For The Record
‘Dean’ of Georgia House Smyre bids farewell as Dominican ambassadorship calls
Rep. Calvin Smyre. Ross Williams/Georgia Recorder
This story was updated at 2 a.m. Tuesday, April 5 with additional comment from Rep. Calvin Smyre.
Longtime state Rep. Calvin Smyre, known as the “dean” of the House, bid farewell to his colleagues Monday after a career that has spanned five decades.
Smyre, a Columbus Democrat, has been tapped by President Joe Biden to serve as ambassador to the Dominican Republic. The U.S. Senate still needs to confirm his appointment.
“I’m really, really happy that the process would allow me to finish the legislative session, because I needed this. I really needed to finish here. And I needed to go out right,” Smyre told reporters early Tuesday morning as he left the House chamber.
The 74-year-old has represented Columbus for 48 years, serving under seven governors – four Democrats and three Republicans – and nine presidents, visiting seven of them in the White House.
Elected in 1974 when he was just 26 years old, Smyre went on to be the first African American to serve as a governor’s floor leader, and he chaired the House Rules Committee when Democrats controlled the statehouse, which is one of the most powerful roles under the Gold Dome.
A portrait of Smyre was unveiled Monday and will be hung inside the state Capitol.

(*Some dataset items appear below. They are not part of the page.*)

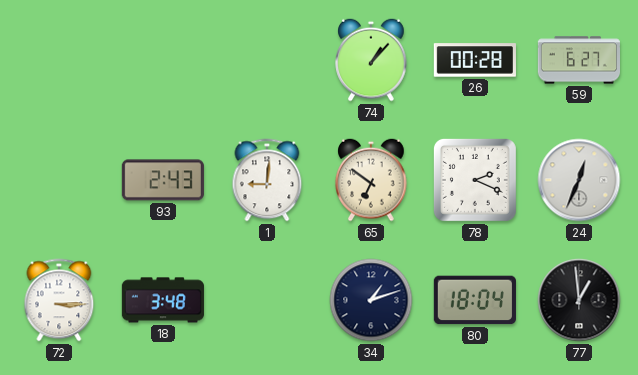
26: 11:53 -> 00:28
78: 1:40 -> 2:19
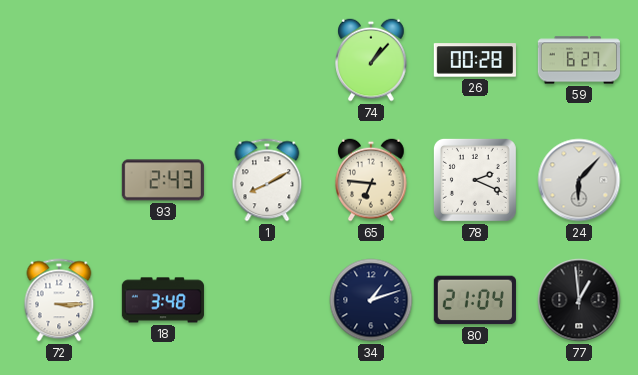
1: 9:01 -> 8:10
65: 6:51 -> 6:46
24: 12:34 -> 6:07
80: 18:04 -> 21:04
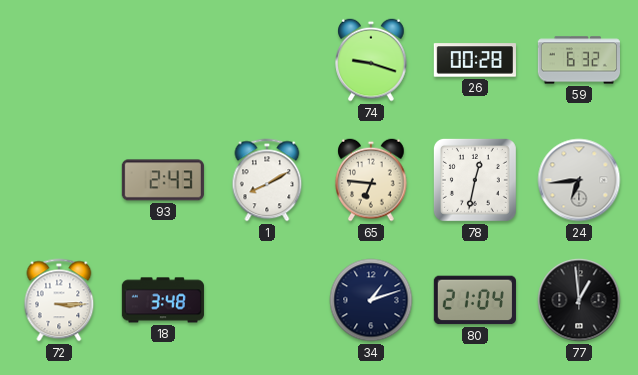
74: 1:07 -> 9:18
59: 6:27 -> 6:32
78: 2:19 -> 12:32
24: 6:07 -> 6:44
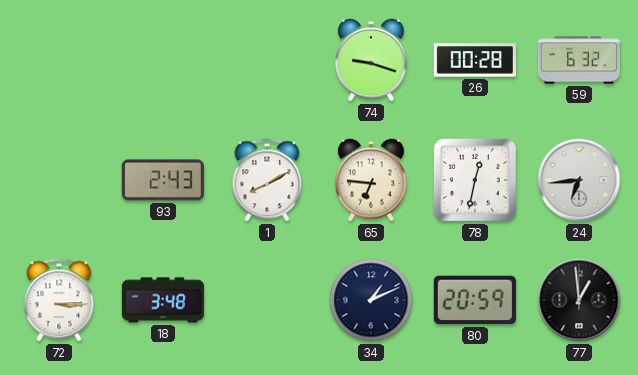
34: 1:12 -> 1:11
80: 21:04 -> 20:59
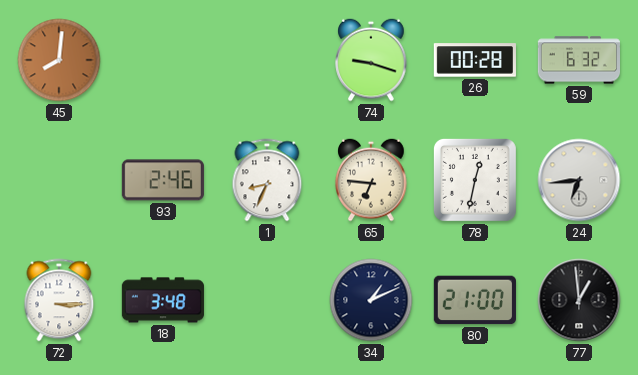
45: none -> 8:01
93: 2:43 -> 2:46
1: 8:10 -> 8:34
80: 20:59 -> 21:00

“How can you measure a 48-year career in the Georgia House? Is it by the number of bills you introduce or pass? Is it by the positions you hold? I don’t think so,” Smyre said in a lengthy speech on the last day of the session.

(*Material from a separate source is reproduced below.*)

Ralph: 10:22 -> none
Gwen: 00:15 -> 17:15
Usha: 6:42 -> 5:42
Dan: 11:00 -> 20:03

“You measure your career by how you honor this institution, and I honor the House of Representatives, this institution. I have always paid honor to this institution called the Georgia House of Representatives, and I shall always.”
Smyre led efforts to pass a hate crimes law and repeal the state’s Civil War-era citizen’s arrest law following the murder of 25-year-old Ahmaud Arbery in Glynn County in 2020.

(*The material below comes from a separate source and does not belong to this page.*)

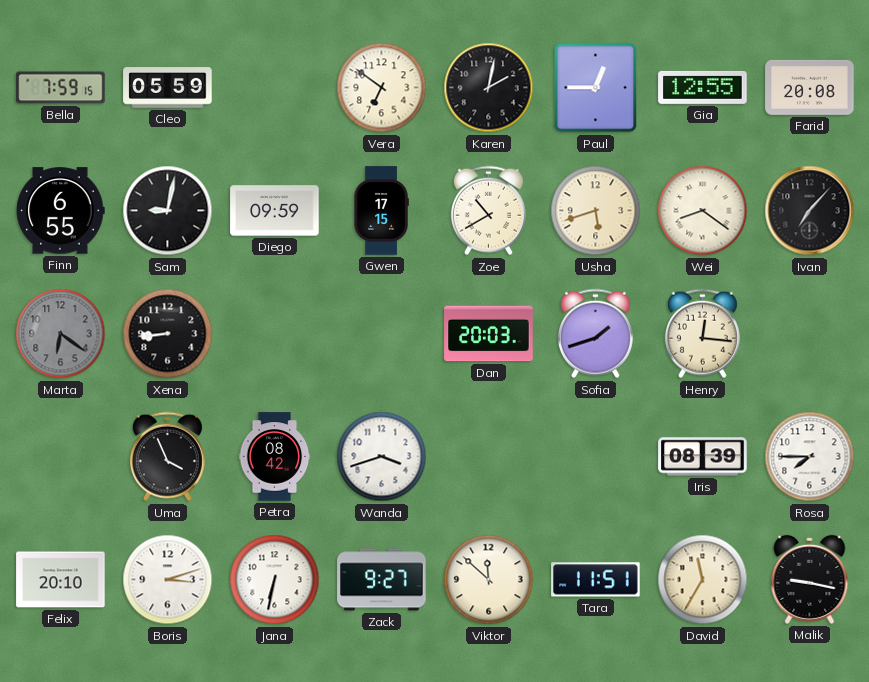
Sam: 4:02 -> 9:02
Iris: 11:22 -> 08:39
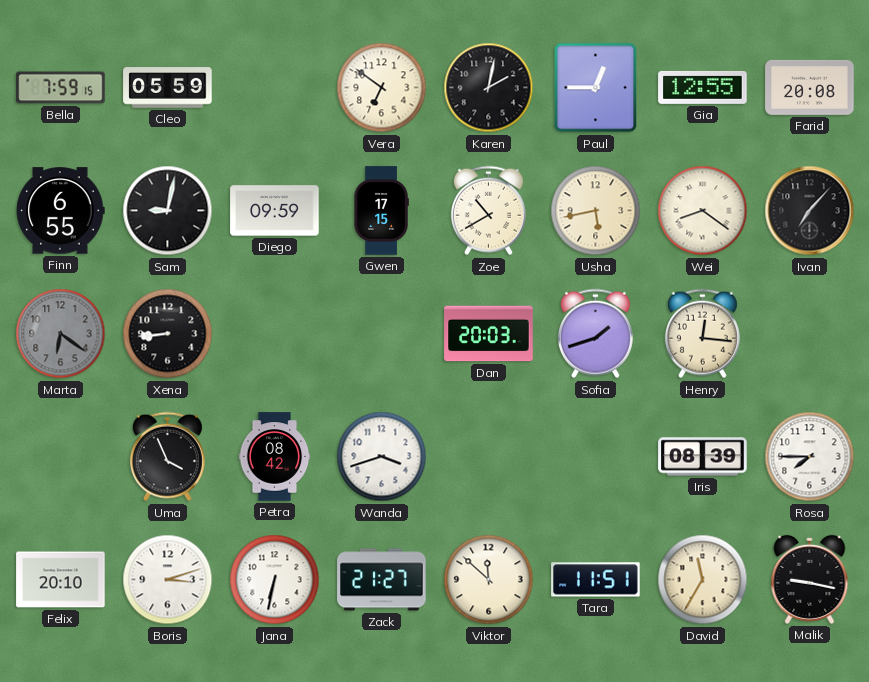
Usha: 5:42 -> 5:43
Zack: 9:27 -> 21:27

He also sponsored legislation making Martin Luther King Jr.’s birthday a state holiday and more recently carried a bill adding Juneteenth to the list of state holidays.
“I don’t have the words to say how much he has meant but he always (worked) with a spirit of trying to find a consensus and he always did it with civility,” said House Speaker David Ralston, a Blue Ridge Republican. “Many, many times he has been the calming influence on the waters when the storms were kind of raging around us.”